To be done:
• 1. Answer these from the thread on ordinal fractions below, one line each, marked as the questions are:
(a) What indexing origin do ordinal fractions use?
(b) In what year were ordinal fractions invented?
(c) To which conference was the paper on ordinal fractions submitted?
• 2. Write the next part of the thread on ordinal fractions below, picking up right after its final sentence.

Selected extract:
++++++++++

Hi Louis.
Thanks for asking. I regret not knowing the answer.
An ordinal fraction is like an array in J, with minor differences.
- Arrays have names. Ordinal fractions have numbers.
- An array has a finite number of dimensions. An ordinal fraction has an
infinite number of dimensions.
- Arrays may have different shapes. All ordinal fractions have the same
shape: 9 9 9 9 . . .
- Arrays have zero-origin indexing (0 1 . . . n). Ordinal fractions have
one-origin indexing (1 2 3 4 5 6 7 8 9).
- Arrays have elements. Ordinal fractions do not have elements.
- Arrays may have subarrays. All ordinal fractions have subordinate ordinal
fractions.
- Array elements contain data. Any ordinal fraction may contain a data
element.
Ordinal fractions were invented (by me) in 1980, but have had limited
dissemination so far. I made programs in fortran and pascal and basic for
manipulating ordinal fraction files, but I have not managed to do it in J. The
programs were general, because the logic is in the data file and not in the
program. I have been alone doing this.
Thanks! Bo.
Den 20:08 torsdag den 13. april 2017 skrev Louis de Forcrand
<[email protected]>:
Hi Bo,
This is cool.
As for the way you suggest using it here, isn't it equivalent to (without the
first six rows of your data):
(~.@[ ,. +//.)/@|:
?
Louis
> On 12 Apr 2017, at 21:57, 'Bo Jacoby' via Programming
> <[email protected]> wrote:
>
> Hi Joe!
> My favorite datastructure is ORDINAL FRACTIONS - the algebra of data
>
> |
> |
> |
> | | |
>
> |
>
> |
> |
> | |
> ORDINAL FRACTIONS - the algebra of data
> This paper was submitted to the 10th World Computer Congress, IFIP 1986
> conference, but rejected by the referee.... | |
>
> |
>
> |
>
>
> Your data are coded like this
> 10 Joe
> 20 Bob
> 30 Jane
> 01 blue
> 02 red
> 03 purple
> 11 1
> 11 -1
> 11 1
> 22 1
> 22 1
> 22 3
> 22 -1
> 22 -1
> 33 5
> 33 -2
> 33 2
> (Written with double CRs because the mail program has a history of deleting
> my CRs).
> Summation gives the result
> 10 Joe
> 20 Bob
> 30 Jane
> 01 blue
> 02 red
> 03 purple
> 11 1
> 22 3
>
> 33 5
> I have not done the summation in J, but I'd like to do it.
> Perhaps this helps you.
> Bo.
>
>
>
> Den 0:04 torsdag den 13. april 2017 skrev chris burke
><[email protected]>:
>
>
> Incidentally, for production code, I suggest starting by removing any sales
> not matched in returns and vice versa, so that the matching algorithm is
> applied only to potential matches.

++++++++++

Dataset entries:
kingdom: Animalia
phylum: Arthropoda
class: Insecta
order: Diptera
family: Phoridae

++++++++++

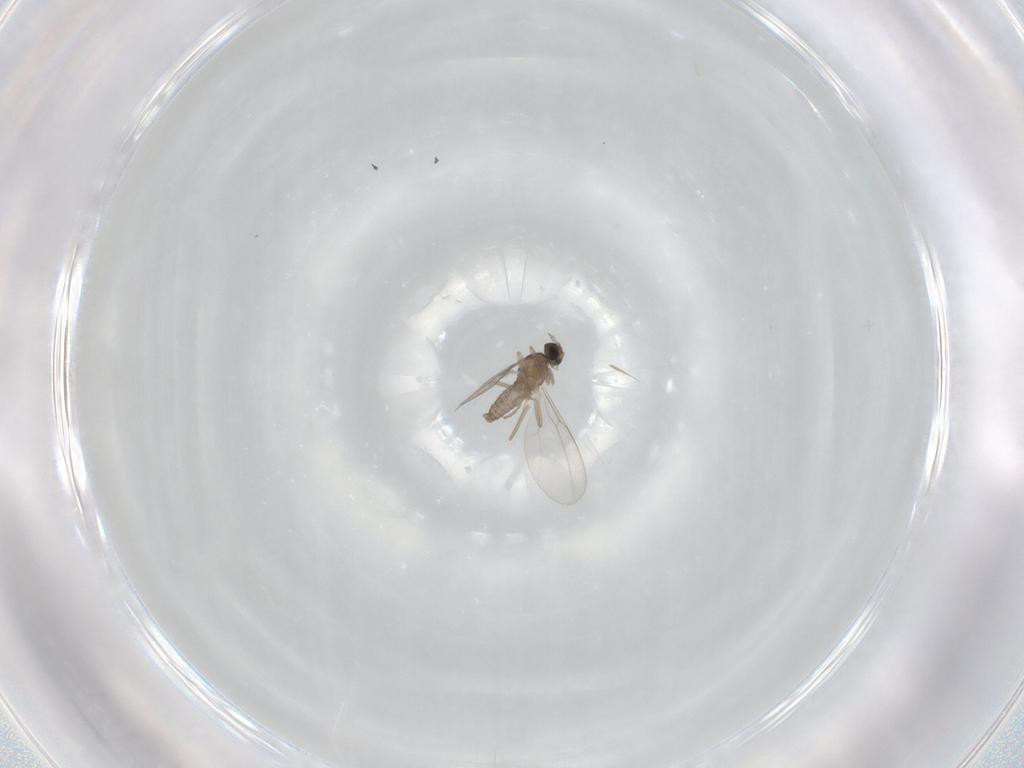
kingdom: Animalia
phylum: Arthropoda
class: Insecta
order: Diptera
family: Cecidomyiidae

++++++++++

Answers given:
• 1.
(a) One-origin indexing (1 2 3 4 5 6 7 8 9).
(b) 1980.
(c) The 10th World Computer Congress, IFIP 1986 conference.

• 2.
>
>> On Wed, Apr 12, 2017 at 2:53 PM, chris burke <[email protected]> wrote:
>>
>> Great.
>>
>> In case you need more complicated handling of the "gray area"
>> transactions, I believe they would be relatively few in number, so most of
>> the time you could do the matching efficiently, then check for any keys
>> with returns preceding sales. For those, setting aside the first such
>> return and repeating should clear them quickly.
>>
>> Timing should be well under 1 second for a million records.
>>
>>> On Wed, Apr 12, 2017 at 1:57 PM, Joe Bogner <[email protected]> wrote:
>>>
>>> Just for completeness, I added a line that incorporates the sequence check
>>> into the cancel logic. Works great
>>>
>>> NB. hui progressive index
>>> NB. http://code.jsoftware.com/wiki/Essays/Progressive_Index-Of
>>> oc=: i.~ (] - {) /:@/:
>>> pi=: #@[ ({. i.&(,.oc) }.) [ i. ,
>>>
>>> NB. argument is 3-col table of seq,key,qty
>>> NB. result is the unmatched transactions
>>> matchtrans=: 3 : 0
>>> msk=. 0<{:"1 y
>>> sales=. msk#y
>>> returns=. (-.msk)#y
>>> ndx=. (}."1 sales) pi | }."1 returns
>>> cancels=. ndx<#sales
>>> NB. ensure cancel is after sale
>>> cancels =. cancels *. (({."1 (<<(cancels)#ndx){sales) < ({."1
>>> (cancels#returns)))
>>> ((<<<cancels#ndx){sales),(-.cancels)#returns
>>> )
>>>
>>>
>>>> On Wed, Apr 12, 2017 at 4:14 PM, Joe Bogner <[email protected]> wrote:
>>>>
>>>> Chris, this looks promising. Thanks for sharing. It's nearly instant on
>>> a
>>>> million rows.
>>>>
>>>> Which row had a return before a transaction? seq 10 was an example of a
>>>> partial return. The hypothetical customer returned 2 out of the 5
>>> purchased
>>>> prior. I added that example since technically per the original spec it
>>>> wouldn't be cancelled out in this pass. It's a gray area so I may be
>>> able
>>>> to use this approach, especially since I don't see how to incorporate
>>> the
>>>> time element into the progressive index.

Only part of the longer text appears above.